Clonal diversity for each locality/season sample was calculated according to Simpson's (1949) measure of concentration, Cpi2, where pi is the frequency of the ith clone in the sample. D=1–C is equivalent to sample gene diversity and simply reflects the probability of drawing two different clones at random from a population with the given frequencies (Nei, 1987). The reciprocal of C is analogous to the effective number of genotypes (clones) in the sample (Kimura and Crow, 1964). The limiting minimum value of C (and the maximum of D) is dependent on the actual number of clones present, so comparisons of taxa or populations with different numbers of clones should be adjusted by use of redundancy or evenness statistics (Fager, 1972; Parker, 1979). Since all our samples have four clones (or five, pooling any rare clones as a single category), such an adjustment is not necessary and we here use simple D (=1–Σpi2) as our measure of diversity. In analyses of variance on diversity, values were transformed to radians by the square root of the arcsin of D.

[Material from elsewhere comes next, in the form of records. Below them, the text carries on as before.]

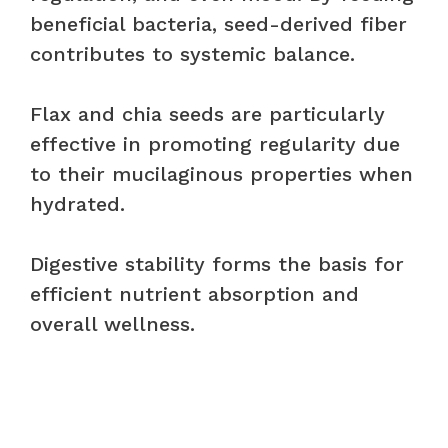
beneficial bacteria, seed-derived fiber
contributes to systemic balance.
Flax and chia seeds are particularly
effective in promoting regularity due
to their mucilaginous properties when
hydrated.
Digestive stability forms the basis for
efficient nutrient absorption and
overall wellness.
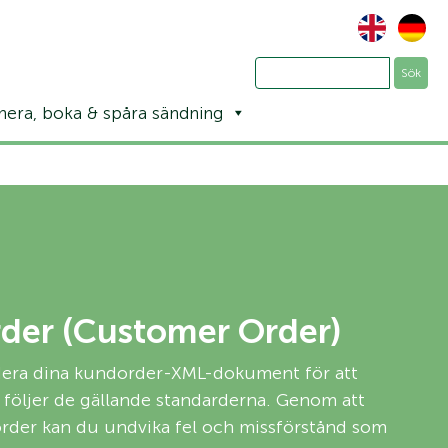
nera, boka & spåra sändning
der (Customer Order)
idera dina kundorder-XML-dokument för att
de följer de gällande standarderna. Genom att
order kan du undvika fel och missförstånd som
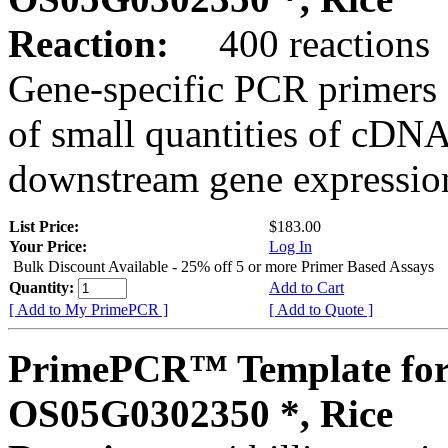
Reaction:
400 reactions
Gene-specific PCR primers 
of small quantities of cDNA
downstream gene expression
List Price:
$183.00
Your Price:
Log In
Bulk Discount Available - 25% off 5 or more Primer Based Assays
Quantity:
Add to Cart
[ Add to My PrimePCR ]
[ Add to Quote ]
PrimePCR™ Template for
OS05G0302350 *, Rice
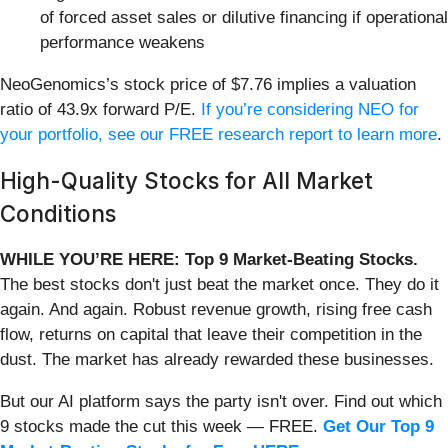
of forced asset sales or dilutive financing if operational
performance weakens
NeoGenomics’s stock price of $7.76 implies a valuation
ratio of 43.9x forward P/E.
If you’re considering NEO for
your portfolio, see our FREE research report to learn more
.
High-Quality Stocks for All Market
Conditions
WHILE YOU’RE HERE: Top 9 Market-Beating Stocks.
The best stocks don't just beat the market once. They do it
again. And again. Robust revenue growth, rising free cash
flow, returns on capital that leave their competition in the
dust. The market has already rewarded these businesses.
But our AI platform says the party isn't over. Find out which
9 stocks made the cut this week — FREE.
Get Our Top 9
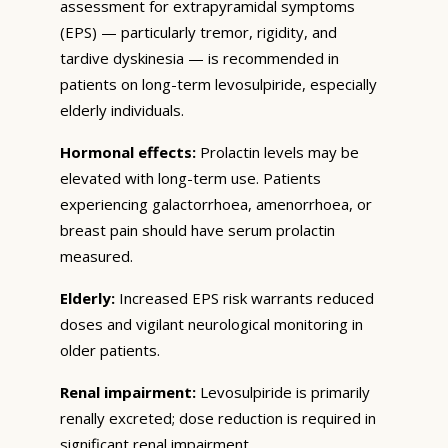
assessment for extrapyramidal symptoms
(EPS) — particularly tremor, rigidity, and
tardive dyskinesia — is recommended in
patients on long-term levosulpiride, especially
elderly individuals.
Hormonal effects:
Prolactin levels may be
elevated with long-term use. Patients
experiencing galactorrhoea, amenorrhoea, or
breast pain should have serum prolactin
measured.
Elderly:
Increased EPS risk warrants reduced
doses and vigilant neurological monitoring in
older patients.
Renal impairment:
Levosulpiride is primarily
renally excreted; dose reduction is required in
significant renal impairment.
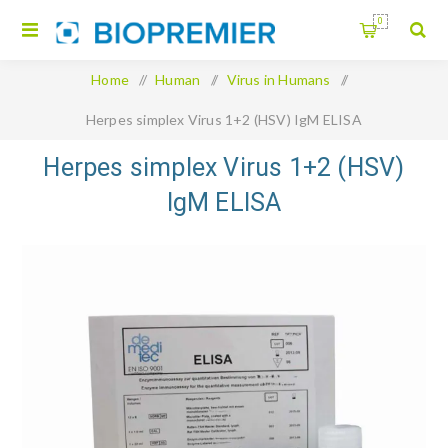
0
Home
/
Human
/
Virus in Humans
/
Herpes simplex Virus 1+2 (HSV) IgM ELISA
Herpes simplex Virus 1+2 (HSV)
IgM ELISA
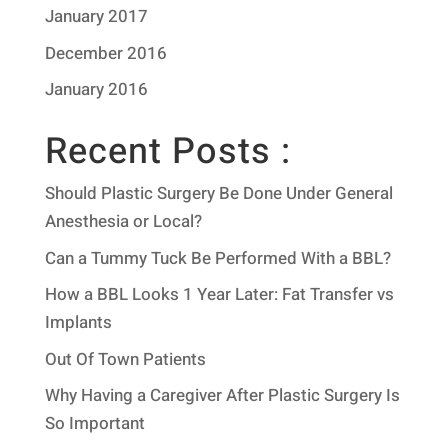
January 2017
December 2016
January 2016
Recent Posts :
Should Plastic Surgery Be Done Under General
Anesthesia or Local?
Can a Tummy Tuck Be Performed With a BBL?
How a BBL Looks 1 Year Later: Fat Transfer vs
Implants
Out Of Town Patients
Why Having a Caregiver After Plastic Surgery Is
So Important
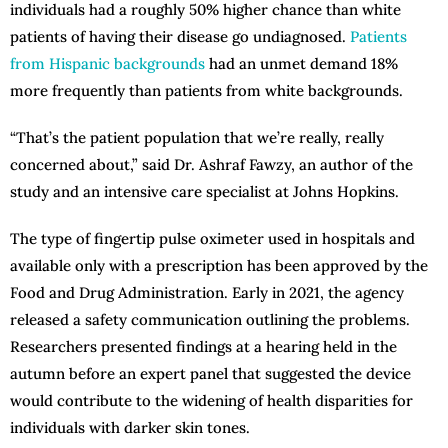
individuals had a roughly 50% higher chance than white
patients of having their disease go undiagnosed.
Patients
from Hispanic backgrounds
had an unmet demand 18%
more frequently than patients from white backgrounds.
“That’s the patient population that we’re really, really
concerned about,” said Dr. Ashraf Fawzy, an author of the
study and an intensive care specialist at Johns Hopkins.
The type of fingertip pulse oximeter used in hospitals and
available only with a prescription has been approved by the
Food and Drug Administration. Early in 2021, the agency
released a safety communication outlining the problems.
Researchers presented findings at a hearing held in the
autumn before an expert panel that suggested the device
would contribute to the widening of health disparities for
individuals with darker skin tones.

The performances (or ‘fitnesses’, sensu latu) of the clones were calculated as the ratios of their frequencies in two successive sampling periods (Manly, 1985): wi winter=(pi spring2/pi autumn1), and wi summer=(pi autumn1/pi spring1), where the pi's are the clone frequencies in a sample and the seasonal indices 1 and 2 reflect successive years. Thus, wi winter reflects overwintering survivorship and/or emergence phenology, while wi summer reflects the population growth rate, including recruitment from diapause, of the ith clone over the growing season. In analyses of variance on the fitness dynamics, all w's were scaled through a log10-transformation.

All four clones were not present in all samples, due to limited sample sizes and/or late emergence of specific clones, especially in the early spring collections. To allow calculation of fitnesses for all clones, one individual of each clone was added to each ‘incomplete’ sample before calculating the frequencies. This causes an overestimation of the frequency of the less common clones, and when these measures are used to estimate the seasonal shift in fitness for the clones during the annual cycle, the amount of temporal variation in fitness will be conservatively underestimated. Clone frequencies, sample sizes and raw and transformed concentrations and diversities are presented in Appendix A, and the raw and log10-transformed fitnesses for all seasonal transitions are presented in Appendix B.

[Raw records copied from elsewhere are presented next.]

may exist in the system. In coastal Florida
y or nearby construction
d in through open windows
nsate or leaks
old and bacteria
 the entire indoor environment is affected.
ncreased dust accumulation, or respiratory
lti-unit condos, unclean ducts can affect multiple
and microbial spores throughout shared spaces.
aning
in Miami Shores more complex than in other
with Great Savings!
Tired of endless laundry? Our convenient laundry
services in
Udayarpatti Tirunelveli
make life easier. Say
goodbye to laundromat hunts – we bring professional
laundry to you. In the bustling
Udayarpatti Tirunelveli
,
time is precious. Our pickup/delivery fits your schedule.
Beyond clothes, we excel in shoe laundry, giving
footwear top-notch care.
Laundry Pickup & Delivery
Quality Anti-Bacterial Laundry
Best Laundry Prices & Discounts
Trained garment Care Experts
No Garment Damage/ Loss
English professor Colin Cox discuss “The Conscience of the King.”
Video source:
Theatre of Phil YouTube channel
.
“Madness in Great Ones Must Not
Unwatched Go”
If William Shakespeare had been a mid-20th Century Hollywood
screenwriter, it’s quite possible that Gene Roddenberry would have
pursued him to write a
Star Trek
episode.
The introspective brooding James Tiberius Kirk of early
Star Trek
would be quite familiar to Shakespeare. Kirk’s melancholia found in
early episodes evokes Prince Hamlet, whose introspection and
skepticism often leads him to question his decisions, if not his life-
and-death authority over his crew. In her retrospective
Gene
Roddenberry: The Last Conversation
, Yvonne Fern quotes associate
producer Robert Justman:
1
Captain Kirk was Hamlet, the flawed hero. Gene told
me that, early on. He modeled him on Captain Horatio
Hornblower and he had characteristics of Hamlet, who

For testing significance of changes in both diversity and fitness between seasons and localities, we used generalized linear modelling procedures from SAS (1990, GLM procedure) and Superanova (Abacus, 1989).

For clonal diversity, there are only enough degrees of freedom to test the effects of locality, season, year and their two-way interactions. The ANOVA on transformed D revealed significant main effects only for locality (P=0.043) and season (P=0.001); however, the overall model was not significant (P=0.080). One problem in contrasting the different years is the unbalanced nature of the data since for 1981 and 1987, only autumn samples of clonal diversity were available, whereas year effects for ‘82, ‘83 ‘86 and ‘88 included pooled spring and autumn samples (Appendix A). We therefore treat different years as random samples of spring or autumn clonal diversities among the four localities and test for locality and seasonal effects and their interaction. For testing of pair-wise locality differences in diversity, we used Scheffé's (1959, p 55ff) S. This is one of the most conservative and robust of the pairwise post hoc tests, being insensitive to unequal sample sizes and heterogeneity of variances. Homogeneity of variances among samples was tested by the F-max test (Sokal and Rohlf, 1995).

Results

Temporal vs spatial components of diversity

One clone (‘A’) dominated in frequency in all populations and in all years. In some of the spring samples (eg, Barkåkra 82, Ljungbyhed 83 and Stenshuvud 86), virtually all flies were clone A. Figure 2 plots the frequencies of the different clones (after adjusting for missing clones) in the four populations over the course of the sampling period and illustrates the oscillatory behavior of clone frequency in these data.

Figure 2
figure 2

Fluctuating clone frequencies during the course of 8 years. (a) Changes in the most common clone, A. (b) Changes in clones B (top), C (middle) and D (bottom). Locality abbreviations are B – Barkåkra; L – Ljungbyhed. St – Stenshuvud and Sm – Smygehamn. In all graphs, solid lines connect those autumn to spring and spring to autumn transitions over which fitnesses could be estimated. Note the absence of data for Barkåkra, spring 83 and Stenshuvud, autumn 87 due to lack of flies at those locations during collecting trips (see Appendix A).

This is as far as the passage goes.